··· 抜粋
下郷さん 私たちは確かに、男と比べてポルトガル語はつたないかもしれない。でも、近年の気候の変化で川の水が減って、魚が獲れなくなって、子どもたちに今日何を食べさせよう?この先どうなるの?そんな心配事を生活の中で肌で感じているのは、私たち女。そのリアリティから出てくる言葉には人を動かす力があると、私たちは信じてる、って。本当にその通りだと、胸にしみました。
2023年7月には、アマゾンの先住民族保護区の村で開かれた大集会へ。ラオニ長老の呼びかけによって、全国から54の民族、1,000人が集まり、下郷さんは唯一の外国人記者として取材。忘れられない光景がたくさんあった。

先住民族だけでなく、NGO関係者やドキュメンタリー作家なども集まった大集会。「私たちに何ができるのか。彼らの真剣なメッセージをどう届けるのか。そんな問いを共有しながら、それぞれができることで貢献しようと励まし合えた大切な時間でした」(写真:下郷さとみ)
下郷さん 思い切って行って、本当によかったですね。いろんな民族のリーダーたちが私の顔を見て、どこから来たの?って。日本から取材に来たって言うと、 せきを切ったように、こんな酷いことが起きている、日本の人に絶対に伝えてほしいと、もう止まらなくなって、本当にたくさんの人たちからメッセージを託されました。
······
··· 抜粋データ
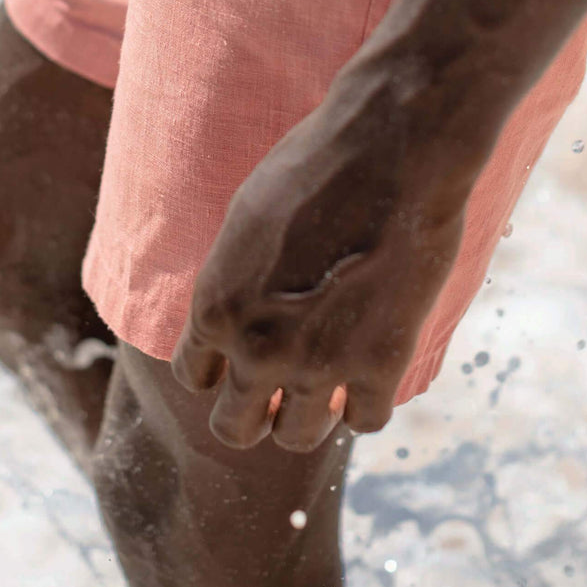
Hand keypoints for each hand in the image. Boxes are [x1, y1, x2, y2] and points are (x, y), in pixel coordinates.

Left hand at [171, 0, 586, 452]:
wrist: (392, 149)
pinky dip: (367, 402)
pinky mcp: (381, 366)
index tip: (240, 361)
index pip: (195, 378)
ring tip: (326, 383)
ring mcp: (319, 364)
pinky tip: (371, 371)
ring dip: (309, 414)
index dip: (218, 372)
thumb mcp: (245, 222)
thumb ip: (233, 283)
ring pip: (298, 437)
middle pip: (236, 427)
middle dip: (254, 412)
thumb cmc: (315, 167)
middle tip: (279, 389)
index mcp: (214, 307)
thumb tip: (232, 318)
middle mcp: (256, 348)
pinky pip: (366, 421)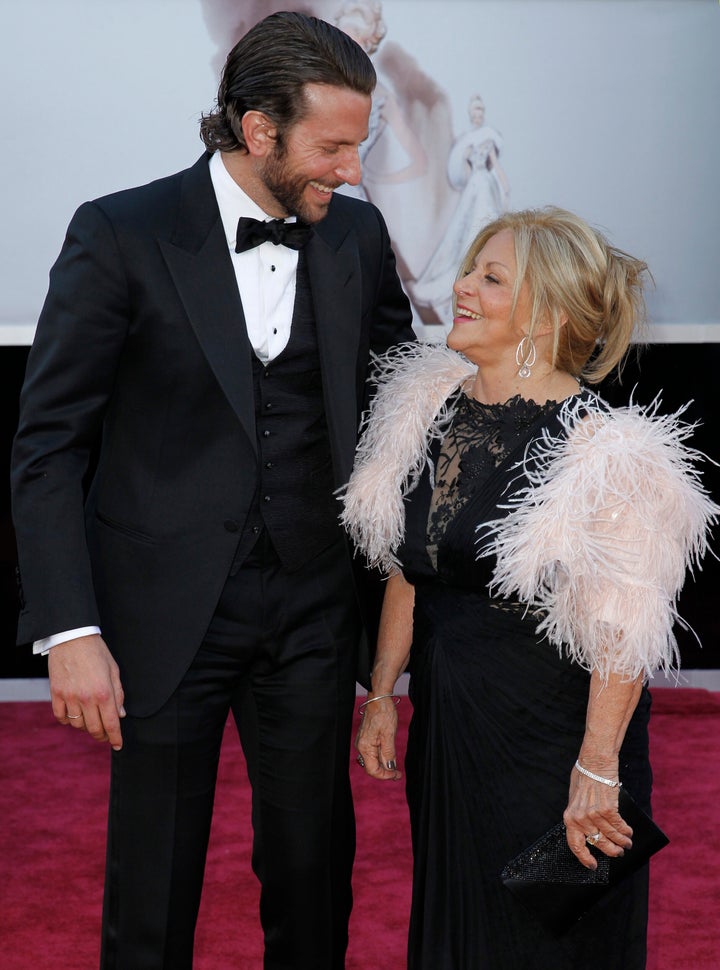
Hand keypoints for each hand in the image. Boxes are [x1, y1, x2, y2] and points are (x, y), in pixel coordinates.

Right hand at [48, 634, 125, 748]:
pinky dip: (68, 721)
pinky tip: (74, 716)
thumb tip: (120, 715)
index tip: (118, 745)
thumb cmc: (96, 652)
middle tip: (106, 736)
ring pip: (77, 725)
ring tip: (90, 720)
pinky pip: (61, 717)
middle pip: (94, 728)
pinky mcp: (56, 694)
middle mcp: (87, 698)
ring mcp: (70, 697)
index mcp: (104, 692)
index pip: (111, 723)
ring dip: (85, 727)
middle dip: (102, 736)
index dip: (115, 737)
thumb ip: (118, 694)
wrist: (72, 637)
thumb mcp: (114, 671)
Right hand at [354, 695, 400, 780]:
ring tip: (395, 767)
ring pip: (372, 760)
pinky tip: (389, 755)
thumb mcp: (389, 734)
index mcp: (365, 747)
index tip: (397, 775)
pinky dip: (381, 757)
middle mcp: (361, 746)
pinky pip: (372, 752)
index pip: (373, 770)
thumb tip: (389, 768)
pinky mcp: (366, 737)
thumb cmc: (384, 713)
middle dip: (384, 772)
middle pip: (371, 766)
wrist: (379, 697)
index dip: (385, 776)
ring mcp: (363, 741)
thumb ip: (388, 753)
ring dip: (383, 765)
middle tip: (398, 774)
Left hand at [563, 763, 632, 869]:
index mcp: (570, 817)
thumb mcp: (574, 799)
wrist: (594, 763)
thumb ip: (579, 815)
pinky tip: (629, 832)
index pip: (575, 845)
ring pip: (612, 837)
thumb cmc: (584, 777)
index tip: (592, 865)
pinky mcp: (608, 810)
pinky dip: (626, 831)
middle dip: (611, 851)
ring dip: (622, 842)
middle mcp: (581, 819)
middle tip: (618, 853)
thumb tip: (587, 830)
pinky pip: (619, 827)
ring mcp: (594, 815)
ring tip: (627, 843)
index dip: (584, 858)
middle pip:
······
§ **解く課題**
先住民族の取材を語った抜粋から、「2023年7月には、アマゾン」を含む語句で始まり「でした」(写真:下郷さとみ)」で終わる部分を、一字も変えずに抜き出すこと。

§ **解答欄**
2023年7月には、アマゾンの先住民族保護区の村で開かれた大集会へ。ラオニ長老の呼びかけによって、全国から54の民族、1,000人が集まり、下郷さんは唯一の外国人記者として取材。忘れられない光景がたくさんあった。

先住民族だけでなく、NGO関係者やドキュメンタリー作家なども集まった大集会。「私たちに何ができるのか。彼らの真剣なメッセージをどう届けるのか。そんな問いを共有しながら、それぞれができることで貢献しようと励まし合えた大切な時間でした」(写真:下郷さとみ)